Selected extract
# Feathertail Gliders



## Jafna (Jun 7, 2012)

Hi! Am new to the forum, I have just come into possession of 8 feathertail gliders. Has anybody got/had these before? I'm open to all advice!

Jen


----------



## PresqueVu (Jul 27, 2008)

I'm intrigued, is it these you have? Feathertail glider - Wikipedia, the free encyclopedia

Would love to hear more about them, have not heard of them being kept as pets before, where did you get them from?

Sorry I'm no use :blush:


----------



## gekonide (Apr 26, 2012)

WOW..where you find this amazing animals?


----------



## Jafna (Jun 7, 2012)

Erm.... its a bit of a long story! Basically the zoo I used to work at was getting rid of their exhibit and asked if I wanted them, long story short!

They are amazing, same kind of care as the sugar gliders but much smaller. They are all a bit old and some have health issues.... biggest problem I am having is sexing them as their pouches are too small to find!


----------



## gekonide (Apr 26, 2012)

i think their breeding are similar to sugar gliders


----------



## PresqueVu (Jul 27, 2008)

good they've found a home with you then - don't suppose any want a spoilt retirement home with me? 

They must be very interesting to watch, do they all come out at night?


----------



## glidergirl (Nov 27, 2006)

Feathertail Gliders?? :gasp: *jealous!* You must post piccies!


----------



## aliburke (Jun 20, 2011)

glidergirl said:


> Feathertail Gliders?? :gasp: *jealous!* You must post piccies!


:lolsign:


----------



## arnen2000 (Jun 8, 2012)

Would love to hear more about them


----------



## Elina (Jul 22, 2009)

Oh wow I too would love to hear all about them!
-Elina


----------



## gmccurdie (Jun 1, 2012)

Jafna said:


> Hi! Am new to the forum, I have just come into possession of 8 feathertail gliders. Has anybody got/had these before? I'm open to all advice!

Problem details
Answer these questions from the forum thread on feathertail gliders:
(a) How many feathertail gliders did Jafna come into possession of?
(b) How did Jafna come to have them?
(c) What does Jafna say is the biggest problem with them?

Collected data
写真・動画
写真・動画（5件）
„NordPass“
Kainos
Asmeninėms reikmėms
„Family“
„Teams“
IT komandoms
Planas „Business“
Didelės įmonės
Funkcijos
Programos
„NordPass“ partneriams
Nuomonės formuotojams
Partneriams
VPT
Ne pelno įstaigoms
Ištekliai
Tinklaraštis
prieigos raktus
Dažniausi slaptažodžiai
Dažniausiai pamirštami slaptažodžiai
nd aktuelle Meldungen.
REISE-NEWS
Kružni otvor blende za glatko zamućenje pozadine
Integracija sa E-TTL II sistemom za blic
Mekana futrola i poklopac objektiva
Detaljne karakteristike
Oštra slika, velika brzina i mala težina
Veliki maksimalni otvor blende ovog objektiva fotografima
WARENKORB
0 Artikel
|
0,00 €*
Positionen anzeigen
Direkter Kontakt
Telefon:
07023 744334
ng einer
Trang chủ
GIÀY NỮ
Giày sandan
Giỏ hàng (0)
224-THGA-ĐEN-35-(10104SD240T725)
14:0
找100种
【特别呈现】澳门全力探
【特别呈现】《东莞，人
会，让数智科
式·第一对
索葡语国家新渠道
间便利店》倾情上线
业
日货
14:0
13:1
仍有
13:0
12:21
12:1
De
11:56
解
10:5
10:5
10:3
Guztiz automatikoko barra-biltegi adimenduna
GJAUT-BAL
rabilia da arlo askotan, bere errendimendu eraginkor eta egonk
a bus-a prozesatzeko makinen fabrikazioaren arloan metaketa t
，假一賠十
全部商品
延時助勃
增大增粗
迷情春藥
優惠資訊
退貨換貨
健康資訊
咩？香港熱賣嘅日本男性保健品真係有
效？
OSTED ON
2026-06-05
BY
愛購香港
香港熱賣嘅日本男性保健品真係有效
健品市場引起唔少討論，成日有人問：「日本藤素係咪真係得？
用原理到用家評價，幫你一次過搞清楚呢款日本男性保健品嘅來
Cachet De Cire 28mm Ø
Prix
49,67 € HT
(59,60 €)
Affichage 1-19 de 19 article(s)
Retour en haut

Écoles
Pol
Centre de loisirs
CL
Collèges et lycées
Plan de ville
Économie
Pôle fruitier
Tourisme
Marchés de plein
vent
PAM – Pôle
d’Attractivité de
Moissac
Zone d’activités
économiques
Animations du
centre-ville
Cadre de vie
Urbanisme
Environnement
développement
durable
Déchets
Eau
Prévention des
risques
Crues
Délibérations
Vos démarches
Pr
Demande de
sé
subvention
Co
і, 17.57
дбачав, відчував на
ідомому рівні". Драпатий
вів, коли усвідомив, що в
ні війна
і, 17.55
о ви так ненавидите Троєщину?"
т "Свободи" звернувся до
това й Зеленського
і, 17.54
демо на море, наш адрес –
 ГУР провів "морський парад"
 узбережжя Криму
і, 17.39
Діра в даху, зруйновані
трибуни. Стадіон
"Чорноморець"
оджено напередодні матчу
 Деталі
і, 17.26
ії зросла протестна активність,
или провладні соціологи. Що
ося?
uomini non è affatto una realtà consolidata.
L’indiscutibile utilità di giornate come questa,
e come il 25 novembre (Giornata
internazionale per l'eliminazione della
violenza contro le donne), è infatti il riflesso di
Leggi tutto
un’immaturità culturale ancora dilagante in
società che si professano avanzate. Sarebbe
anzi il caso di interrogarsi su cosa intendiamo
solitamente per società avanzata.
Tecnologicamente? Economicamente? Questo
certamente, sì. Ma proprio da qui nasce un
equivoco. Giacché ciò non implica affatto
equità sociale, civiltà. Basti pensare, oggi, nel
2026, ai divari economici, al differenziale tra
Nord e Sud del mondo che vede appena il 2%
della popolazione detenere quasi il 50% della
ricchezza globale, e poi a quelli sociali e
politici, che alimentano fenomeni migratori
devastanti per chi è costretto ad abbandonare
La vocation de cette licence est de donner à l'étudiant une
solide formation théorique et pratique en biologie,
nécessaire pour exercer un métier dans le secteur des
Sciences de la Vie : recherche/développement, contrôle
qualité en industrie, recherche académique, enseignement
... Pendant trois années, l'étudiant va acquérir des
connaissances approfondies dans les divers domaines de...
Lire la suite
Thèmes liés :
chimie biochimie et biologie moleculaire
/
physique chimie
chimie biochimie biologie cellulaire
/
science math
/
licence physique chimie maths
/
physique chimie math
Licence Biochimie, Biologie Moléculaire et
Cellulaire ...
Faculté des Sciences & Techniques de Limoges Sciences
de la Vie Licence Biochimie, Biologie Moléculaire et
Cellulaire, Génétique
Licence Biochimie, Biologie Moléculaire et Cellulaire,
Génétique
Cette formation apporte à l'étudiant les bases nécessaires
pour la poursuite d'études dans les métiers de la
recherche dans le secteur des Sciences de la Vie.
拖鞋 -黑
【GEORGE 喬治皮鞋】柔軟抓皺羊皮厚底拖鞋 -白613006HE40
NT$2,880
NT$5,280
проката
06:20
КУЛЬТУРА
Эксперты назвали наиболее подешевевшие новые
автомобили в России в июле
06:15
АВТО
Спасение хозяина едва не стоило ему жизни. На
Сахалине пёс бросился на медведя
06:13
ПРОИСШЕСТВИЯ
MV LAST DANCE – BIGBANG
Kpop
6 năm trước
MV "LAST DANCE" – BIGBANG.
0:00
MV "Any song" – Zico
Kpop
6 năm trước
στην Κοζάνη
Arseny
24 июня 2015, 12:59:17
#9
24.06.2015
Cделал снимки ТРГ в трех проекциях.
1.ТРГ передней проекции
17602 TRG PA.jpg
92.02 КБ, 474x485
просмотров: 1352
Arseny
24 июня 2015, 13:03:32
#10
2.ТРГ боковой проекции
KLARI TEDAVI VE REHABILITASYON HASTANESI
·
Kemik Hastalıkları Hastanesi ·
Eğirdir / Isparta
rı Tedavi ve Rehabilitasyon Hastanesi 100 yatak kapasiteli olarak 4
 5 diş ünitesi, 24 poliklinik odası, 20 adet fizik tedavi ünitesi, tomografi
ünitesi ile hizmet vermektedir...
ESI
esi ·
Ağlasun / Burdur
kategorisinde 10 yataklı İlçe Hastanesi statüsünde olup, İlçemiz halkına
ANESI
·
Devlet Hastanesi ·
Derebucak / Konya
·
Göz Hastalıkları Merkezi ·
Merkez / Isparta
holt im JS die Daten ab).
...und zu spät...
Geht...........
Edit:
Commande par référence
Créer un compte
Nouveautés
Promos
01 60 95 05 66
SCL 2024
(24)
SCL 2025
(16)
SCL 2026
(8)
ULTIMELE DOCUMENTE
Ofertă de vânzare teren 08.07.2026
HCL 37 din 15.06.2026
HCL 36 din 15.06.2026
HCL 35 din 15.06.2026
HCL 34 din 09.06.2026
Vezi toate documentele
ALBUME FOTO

Written response
(a) Eight.
(b) The zoo Jafna used to work at was getting rid of its exhibit and asked if Jafna wanted them.
(c) Sexing them, because their pouches are too small to find.